Data provided —
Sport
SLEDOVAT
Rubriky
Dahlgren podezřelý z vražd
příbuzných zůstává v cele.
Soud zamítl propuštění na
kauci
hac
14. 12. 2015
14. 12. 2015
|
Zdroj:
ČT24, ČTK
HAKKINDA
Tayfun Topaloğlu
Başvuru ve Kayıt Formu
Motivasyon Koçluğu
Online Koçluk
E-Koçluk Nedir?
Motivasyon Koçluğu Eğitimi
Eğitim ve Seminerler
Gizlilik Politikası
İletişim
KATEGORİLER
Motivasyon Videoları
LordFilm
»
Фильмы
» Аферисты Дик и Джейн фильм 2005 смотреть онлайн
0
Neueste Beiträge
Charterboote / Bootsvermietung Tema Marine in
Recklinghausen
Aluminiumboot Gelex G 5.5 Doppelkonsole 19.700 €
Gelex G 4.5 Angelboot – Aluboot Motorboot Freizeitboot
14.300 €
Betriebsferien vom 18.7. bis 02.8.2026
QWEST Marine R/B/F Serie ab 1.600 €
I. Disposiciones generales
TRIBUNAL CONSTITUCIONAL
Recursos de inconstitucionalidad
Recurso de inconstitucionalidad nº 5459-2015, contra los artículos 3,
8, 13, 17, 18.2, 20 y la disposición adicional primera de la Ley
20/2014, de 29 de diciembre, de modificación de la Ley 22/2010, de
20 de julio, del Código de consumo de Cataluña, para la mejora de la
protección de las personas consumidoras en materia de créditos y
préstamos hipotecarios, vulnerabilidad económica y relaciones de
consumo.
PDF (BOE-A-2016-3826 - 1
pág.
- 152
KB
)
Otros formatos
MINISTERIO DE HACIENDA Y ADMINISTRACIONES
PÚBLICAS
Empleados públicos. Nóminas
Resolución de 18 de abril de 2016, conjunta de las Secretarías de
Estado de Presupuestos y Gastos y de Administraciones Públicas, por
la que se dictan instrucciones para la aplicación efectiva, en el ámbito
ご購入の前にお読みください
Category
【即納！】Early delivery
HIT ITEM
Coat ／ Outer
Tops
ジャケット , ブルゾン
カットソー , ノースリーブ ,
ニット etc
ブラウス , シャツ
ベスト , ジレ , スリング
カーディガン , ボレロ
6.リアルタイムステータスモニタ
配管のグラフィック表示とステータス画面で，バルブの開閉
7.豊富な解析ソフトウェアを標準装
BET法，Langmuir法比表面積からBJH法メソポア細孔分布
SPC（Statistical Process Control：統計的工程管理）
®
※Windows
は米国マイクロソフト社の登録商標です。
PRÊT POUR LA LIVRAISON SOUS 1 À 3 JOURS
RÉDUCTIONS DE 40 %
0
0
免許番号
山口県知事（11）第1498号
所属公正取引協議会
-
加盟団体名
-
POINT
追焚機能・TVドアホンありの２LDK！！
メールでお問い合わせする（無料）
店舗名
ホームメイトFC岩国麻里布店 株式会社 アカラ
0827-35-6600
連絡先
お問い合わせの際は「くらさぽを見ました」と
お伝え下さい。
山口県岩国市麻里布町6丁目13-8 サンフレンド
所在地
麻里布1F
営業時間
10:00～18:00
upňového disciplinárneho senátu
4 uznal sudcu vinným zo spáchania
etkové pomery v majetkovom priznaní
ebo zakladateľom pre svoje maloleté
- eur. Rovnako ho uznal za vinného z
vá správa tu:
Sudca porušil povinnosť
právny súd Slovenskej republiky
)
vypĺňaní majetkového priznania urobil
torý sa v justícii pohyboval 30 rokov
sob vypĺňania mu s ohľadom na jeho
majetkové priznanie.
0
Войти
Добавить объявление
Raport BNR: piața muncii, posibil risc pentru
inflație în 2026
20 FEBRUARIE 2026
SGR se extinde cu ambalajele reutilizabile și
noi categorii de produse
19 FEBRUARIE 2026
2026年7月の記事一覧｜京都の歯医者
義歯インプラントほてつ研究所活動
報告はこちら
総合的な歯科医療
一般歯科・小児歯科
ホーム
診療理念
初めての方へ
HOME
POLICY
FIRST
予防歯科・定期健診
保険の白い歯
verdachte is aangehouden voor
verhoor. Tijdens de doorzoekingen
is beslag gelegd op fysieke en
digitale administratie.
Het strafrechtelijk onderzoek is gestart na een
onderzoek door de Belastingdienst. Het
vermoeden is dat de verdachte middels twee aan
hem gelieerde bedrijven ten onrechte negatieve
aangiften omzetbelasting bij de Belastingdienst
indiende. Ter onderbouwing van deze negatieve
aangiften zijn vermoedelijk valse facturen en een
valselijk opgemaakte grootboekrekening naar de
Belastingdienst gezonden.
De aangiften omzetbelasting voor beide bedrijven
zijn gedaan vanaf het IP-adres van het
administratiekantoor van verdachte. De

Description of the task —
Rewrite the lines from the very first one through the line that contains "QWEST Marine R/B/F Serie ab 1.600 €", renaming "Motivasyon" to "Motivation" everywhere it appears and leaving everything else the same.

Solution to this task —
Sport
SLEDOVAT
Rubriky
Dahlgren podezřelý z vražd
příbuzných zůstává v cele.
Soud zamítl propuštění na
kauci
hac
14. 12. 2015
14. 12. 2015
|
Zdroj:
ČT24, ČTK
HAKKINDA
Tayfun Topaloğlu
Başvuru ve Kayıt Formu
Motivation Koçluğu
Online Koçluk
E-Koçluk Nedir?
Motivation Koçluğu Eğitimi
Eğitim ve Seminerler
Gizlilik Politikası
İletişim
KATEGORİLER
Motivation Videoları
LordFilm
»
Фильмы
» Аферисты Дик и Джейн фильм 2005 смотреть онлайн
0
Neueste Beiträge
Charterboote / Bootsvermietung Tema Marine in
Recklinghausen
Aluminiumboot Gelex G 5.5 Doppelkonsole 19.700 €
Gelex G 4.5 Angelboot – Aluboot Motorboot Freizeitboot
14.300 €
Betriebsferien vom 18.7. bis 02.8.2026
QWEST Marine R/B/F Serie ab 1.600 €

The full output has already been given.